[Structured diff data]
+ + +
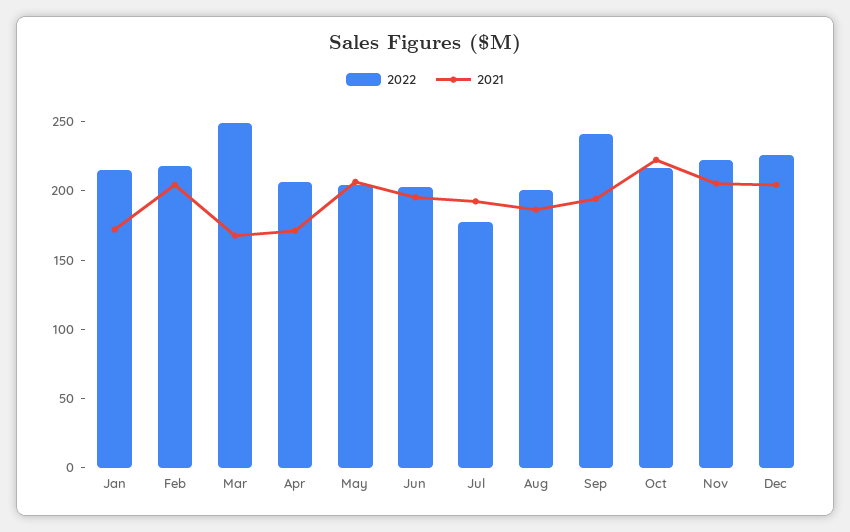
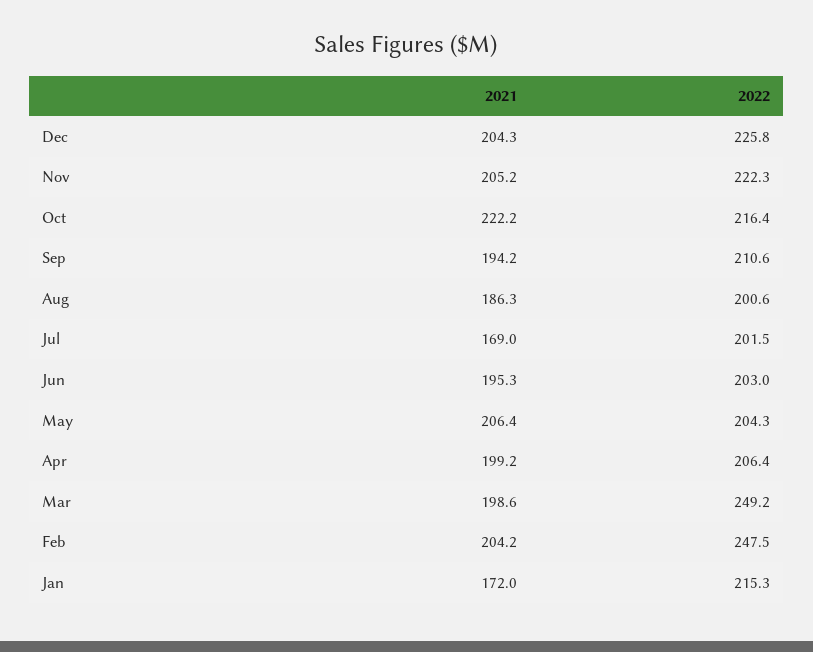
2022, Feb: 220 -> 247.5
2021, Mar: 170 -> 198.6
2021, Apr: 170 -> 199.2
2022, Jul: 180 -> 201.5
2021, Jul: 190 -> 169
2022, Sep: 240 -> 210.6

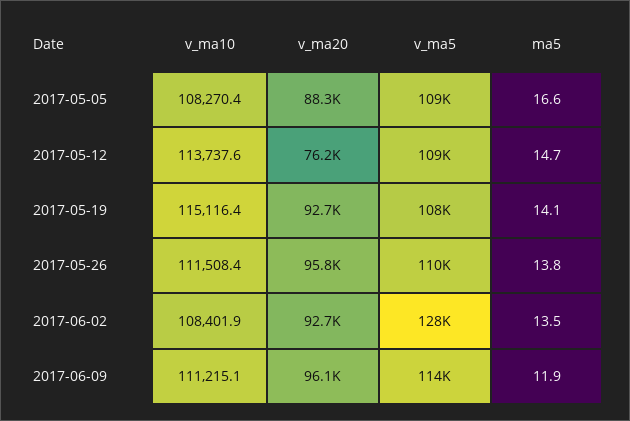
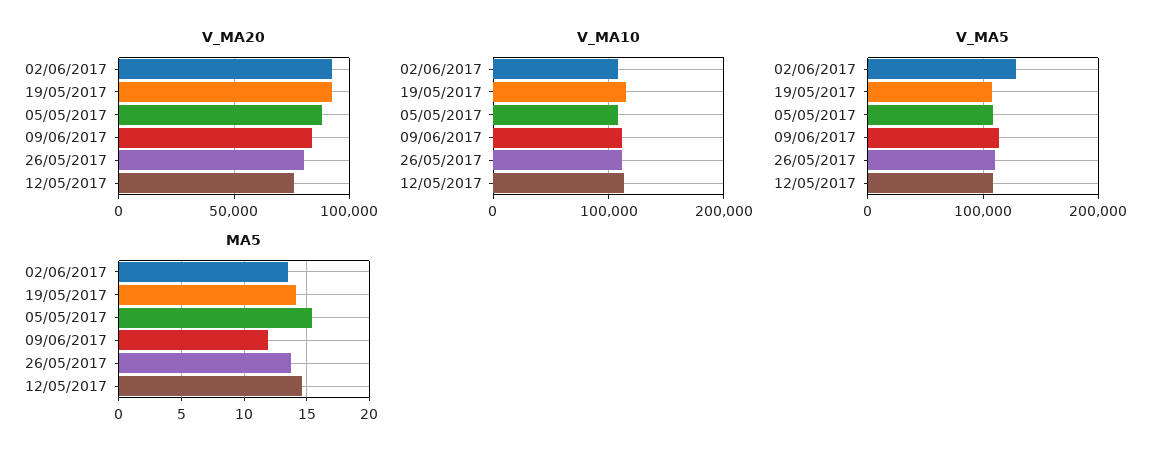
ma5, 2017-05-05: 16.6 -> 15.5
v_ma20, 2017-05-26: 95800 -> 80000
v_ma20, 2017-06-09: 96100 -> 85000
+ + +
▶ **EXERCISE AIM**:
Repeat every record exactly, but not the pictures.

▶ **EXERCISE ANSWER**:
2022, Feb: 220 -> 247.5
2021, Mar: 170 -> 198.6
2021, Apr: 170 -> 199.2
2022, Jul: 180 -> 201.5
2021, Jul: 190 -> 169
2022, Sep: 240 -> 210.6

ma5, 2017-05-05: 16.6 -> 15.5
v_ma20, 2017-05-26: 95800 -> 80000
v_ma20, 2017-06-09: 96100 -> 85000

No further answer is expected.